No one was more surprised at Trump’s electoral victory than the man himself, unless it was supporters of Hillary Clinton, a candidate who never did explain just why she wanted to be president and who continually badgered her team to come up with a theme for the pudding that was her campaign. How was it possible that this vulgar misogynist could beat Hillary Clinton, she the shatterer of glass ceilings; the defender of abortion on demand, financed if necessary by orders of Catholic nuns; and of young persons’ rights to choose their gender and their toilets regardless of gender; of the right of illegal immigrants to become American citizens. She was consort to beneficiaries of globalisation who filled her coffers with speaking fees, and representative of all that “deplorables”, as she called Trump supporters, find so offensive about the social agenda of the bicoastal liberal establishment. The Russians must have done it. Or the really dumb Founding Fathers who established an electoral system that gave voice to less densely populated states rather than rely entirely on the popular vote. No matter the cause, Trump is an illegitimate president.
Which means that the Democratic minority, with the support of an overwhelmingly liberal-establishment media, is not merely obligated to oppose those of his policies they deem not to be in the national interest, but to have him removed from office, preferably in handcuffs. The virulence of the attacks on the President makes the battle between Momentum and the Blairites seem tame by comparison. Trump’s response is to lash out indiscriminately at anyone who disagrees with whatever his whim-of-the-moment seems to be. His weapon of choice is the tweet, which a frustrated media must report, giving these short bursts of often incoherent, often nasty impulses an even wider audience. Trump supporters liken the tweets to FDR’s use of radio — the famous Fireside Chats — to go over the heads of a hostile press directly to the American people, but a better comparison would be to the “nya, nya, you’re one, too” response of a witless schoolboy to some disagreeable remark by a playmate.

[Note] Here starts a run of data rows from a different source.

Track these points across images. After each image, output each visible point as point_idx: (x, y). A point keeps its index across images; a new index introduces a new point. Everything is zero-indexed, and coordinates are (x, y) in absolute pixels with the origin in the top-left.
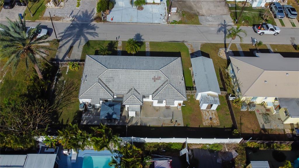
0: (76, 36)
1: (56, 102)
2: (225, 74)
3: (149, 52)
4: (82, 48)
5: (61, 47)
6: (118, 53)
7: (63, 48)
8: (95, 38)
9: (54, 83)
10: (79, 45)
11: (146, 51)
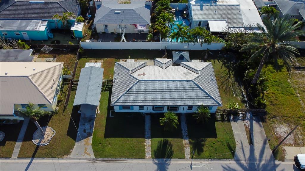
0: (256, 167)
1: (232, 76)
2: (61, 105)
3: (146, 137)
4: (237, 143)
5: (265, 143)
6: (187, 135)
7: (262, 142)
8: (226, 165)
9: (244, 93)
10: (242, 146)
11: (150, 140)
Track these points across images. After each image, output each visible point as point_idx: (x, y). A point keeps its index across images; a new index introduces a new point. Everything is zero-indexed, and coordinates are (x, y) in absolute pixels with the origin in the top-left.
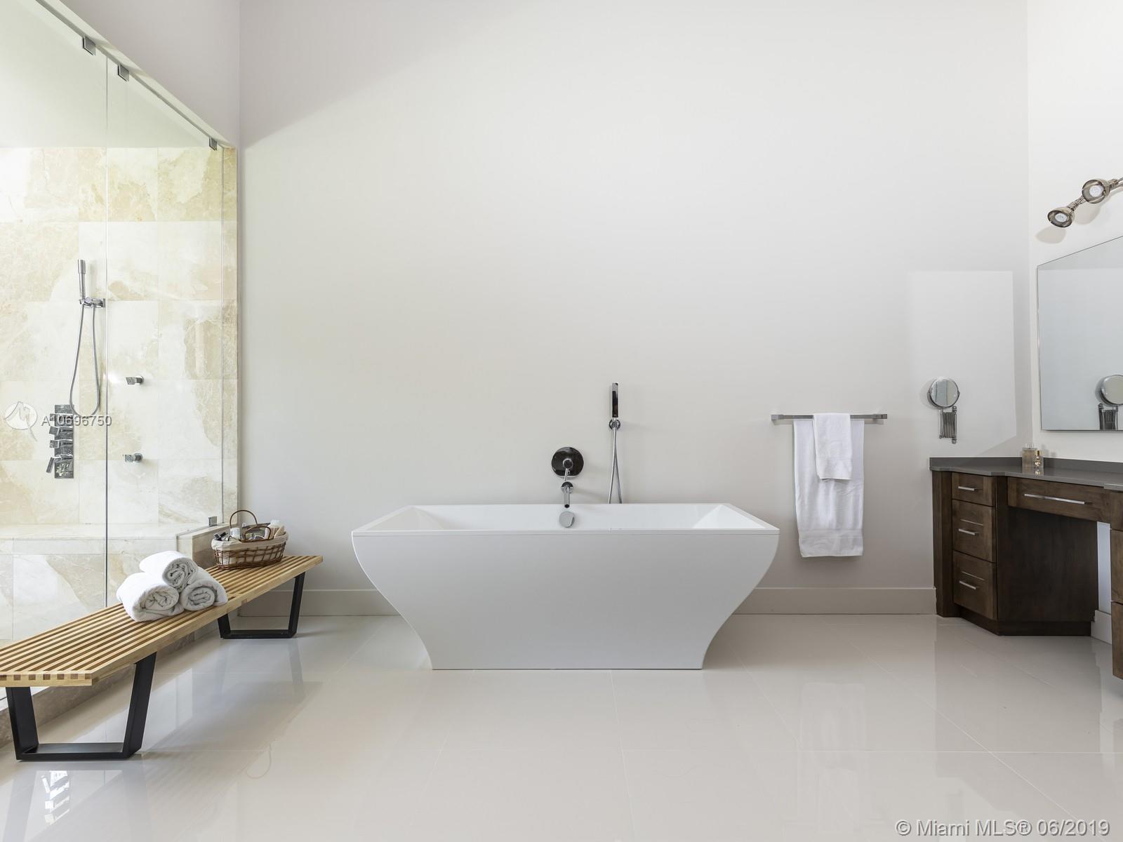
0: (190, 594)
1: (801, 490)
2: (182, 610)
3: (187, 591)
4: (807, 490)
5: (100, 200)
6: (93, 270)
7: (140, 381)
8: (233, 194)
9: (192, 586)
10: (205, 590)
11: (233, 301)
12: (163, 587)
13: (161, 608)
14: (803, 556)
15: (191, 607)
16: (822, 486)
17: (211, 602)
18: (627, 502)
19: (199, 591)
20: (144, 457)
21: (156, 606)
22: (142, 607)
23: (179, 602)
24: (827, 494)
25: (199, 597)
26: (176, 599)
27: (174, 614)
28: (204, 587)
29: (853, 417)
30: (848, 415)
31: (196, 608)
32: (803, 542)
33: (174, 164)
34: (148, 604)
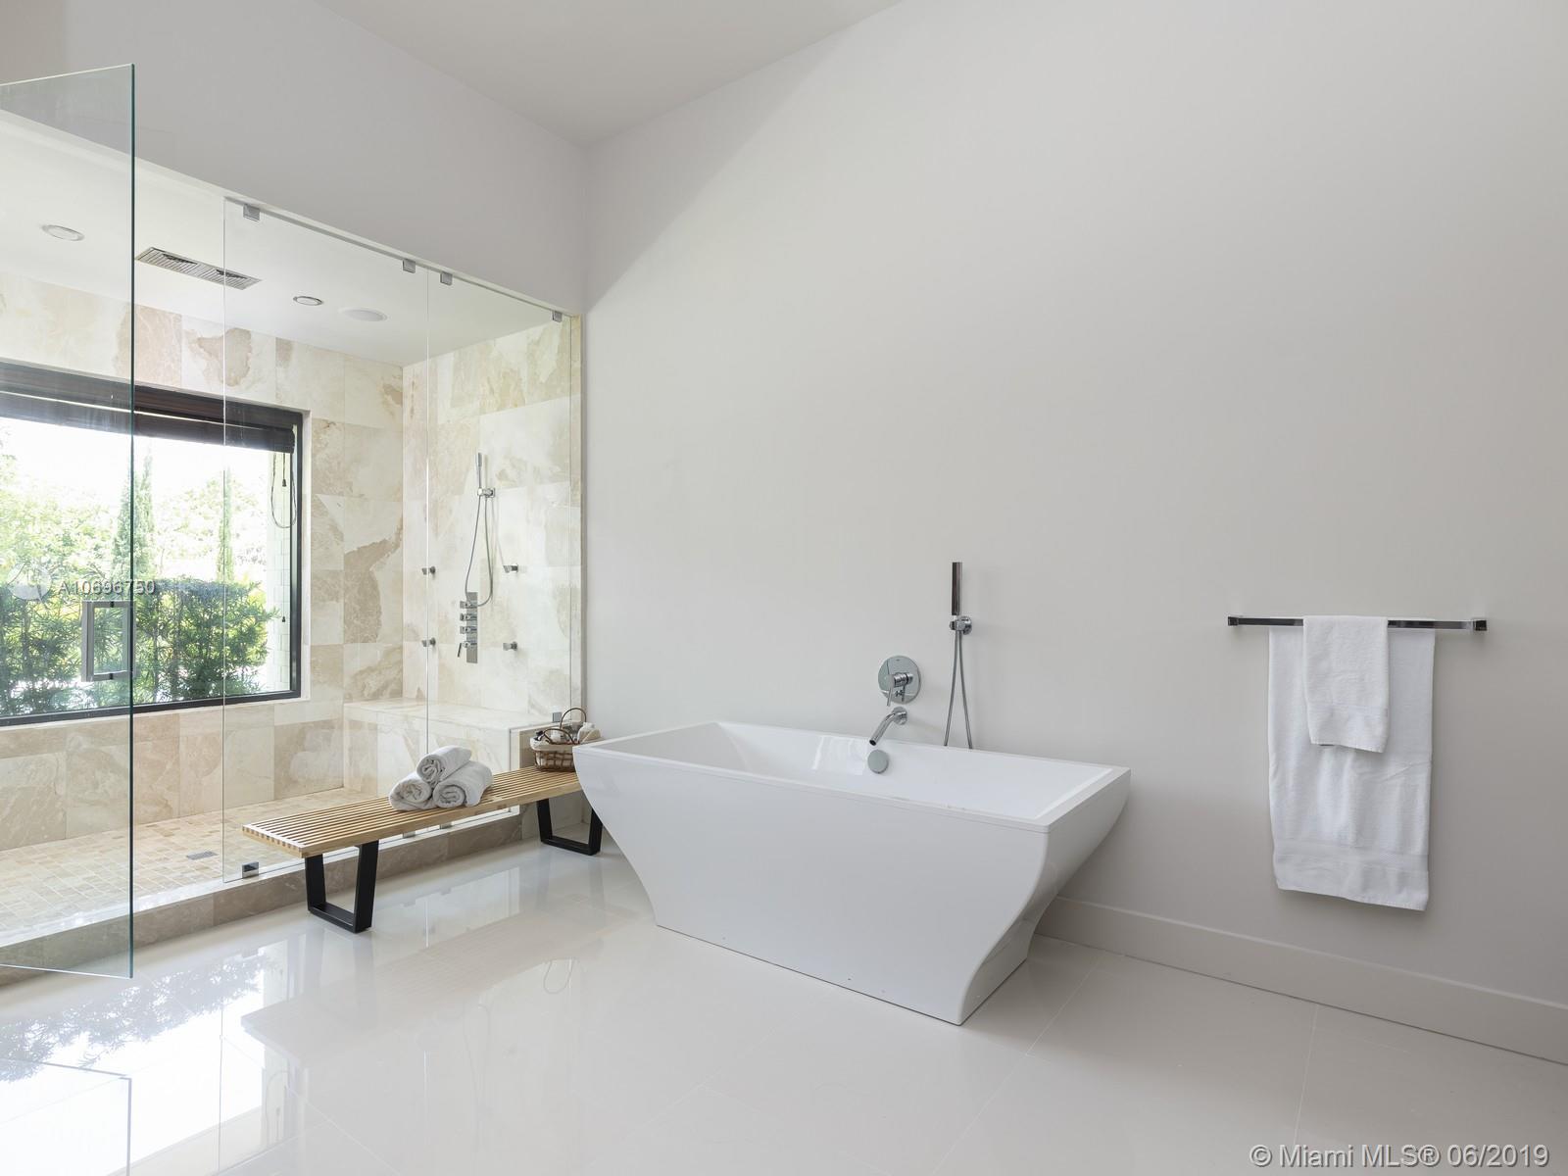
0: (440, 791)
1: (1280, 760)
2: (433, 806)
3: (437, 788)
4: (1292, 763)
5: (492, 391)
6: (486, 459)
7: (515, 568)
8: (577, 365)
9: (443, 783)
10: (456, 789)
11: (577, 483)
12: (416, 781)
13: (413, 800)
14: (1280, 887)
15: (441, 805)
16: (1327, 761)
17: (460, 802)
18: (981, 748)
19: (449, 790)
20: (519, 646)
21: (411, 799)
22: (399, 796)
23: (431, 796)
24: (1337, 773)
25: (450, 795)
26: (426, 794)
27: (426, 807)
28: (453, 786)
29: (1391, 623)
30: (1383, 621)
31: (446, 805)
32: (1282, 860)
33: (538, 343)
34: (405, 795)
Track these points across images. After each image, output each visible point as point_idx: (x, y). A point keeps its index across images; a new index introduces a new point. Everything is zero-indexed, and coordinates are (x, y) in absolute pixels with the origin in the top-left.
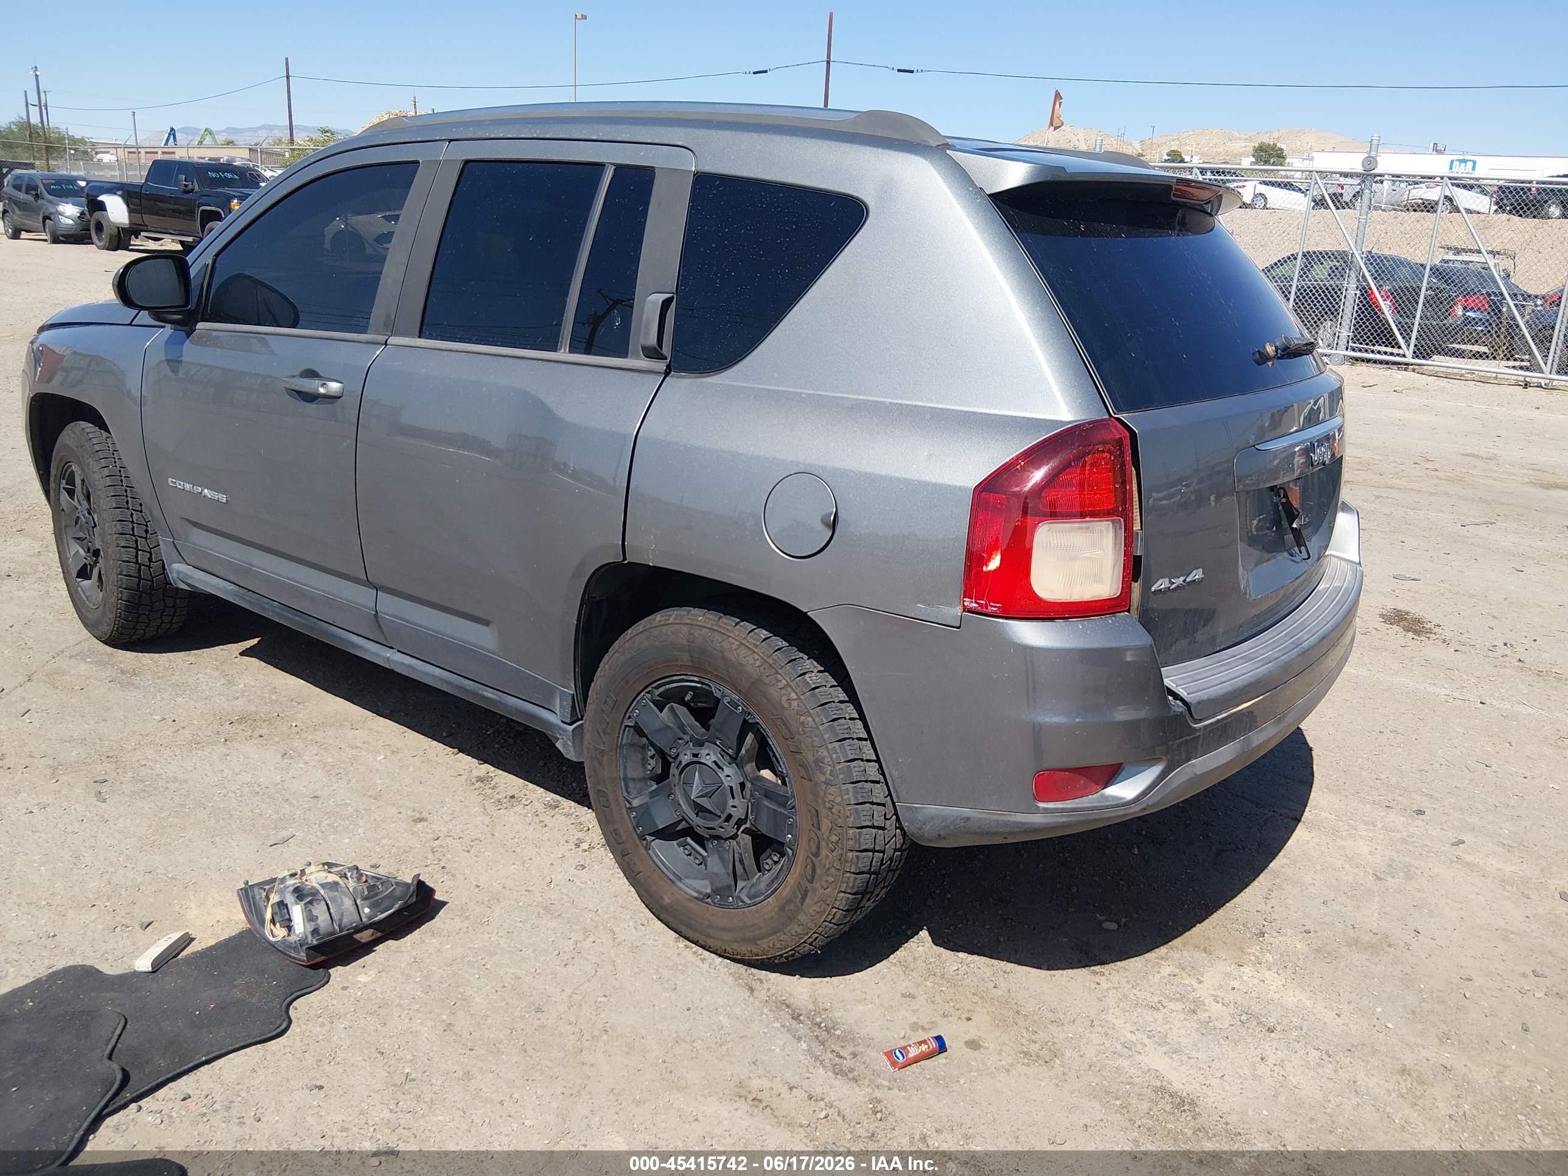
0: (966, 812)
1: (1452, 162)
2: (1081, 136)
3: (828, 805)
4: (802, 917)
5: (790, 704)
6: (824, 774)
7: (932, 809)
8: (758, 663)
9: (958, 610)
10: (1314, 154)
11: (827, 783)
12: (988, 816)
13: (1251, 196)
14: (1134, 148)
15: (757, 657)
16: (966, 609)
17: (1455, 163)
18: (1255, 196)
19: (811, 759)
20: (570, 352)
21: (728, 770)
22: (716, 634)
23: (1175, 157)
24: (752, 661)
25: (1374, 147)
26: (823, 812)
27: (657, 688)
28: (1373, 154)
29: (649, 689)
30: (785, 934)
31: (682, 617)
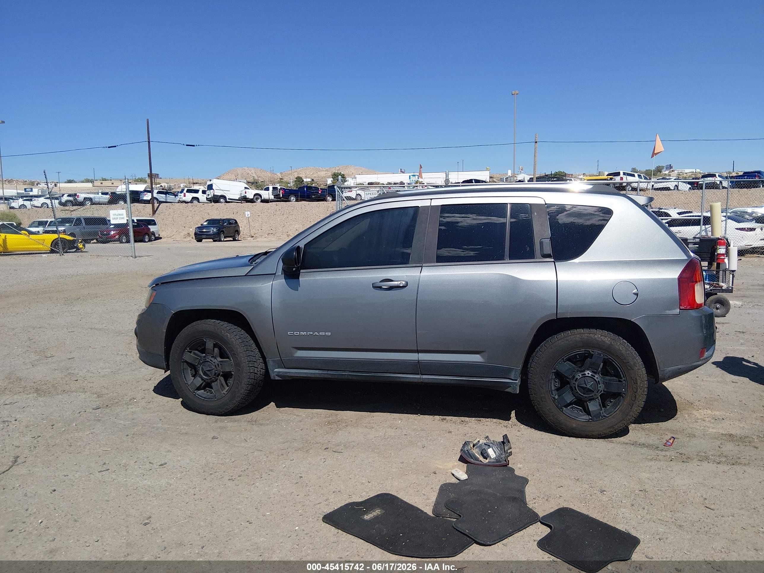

So much for Trump the person, and why his natural propensity to lie — not so much to lie, but to invent an alternative “truth” in which he really, really believes — and to substitute invective for reason, is justified by his supporters. To that 35 to 40 per cent of the electorate, largely white, rural, poor or middle class, religious and male, Trump might be a sinful New York property developer claiming to be a billionaire, but, oddly, he is “one of us”, to borrow a descriptive once popular in Britain, eager to poke a finger in the eye of the elites who remain unaware of our existence and problems.
On to policy. It is important to distinguish Trump the Person from Trump the Policymaker. Trump the person believes that the current international trading system is rigged in favour of the rich, of what David Goodhart calls “the anywheres”, who couldn’t care less about Making America Great Again. This is the New York crowd that kept a thrusting Trump at arm’s length, and only now have found reason to invite him into their more tasteful, less gilt-covered apartments for dinner. Trump the campaigner promised to smash that system in favour of one that protects American interests.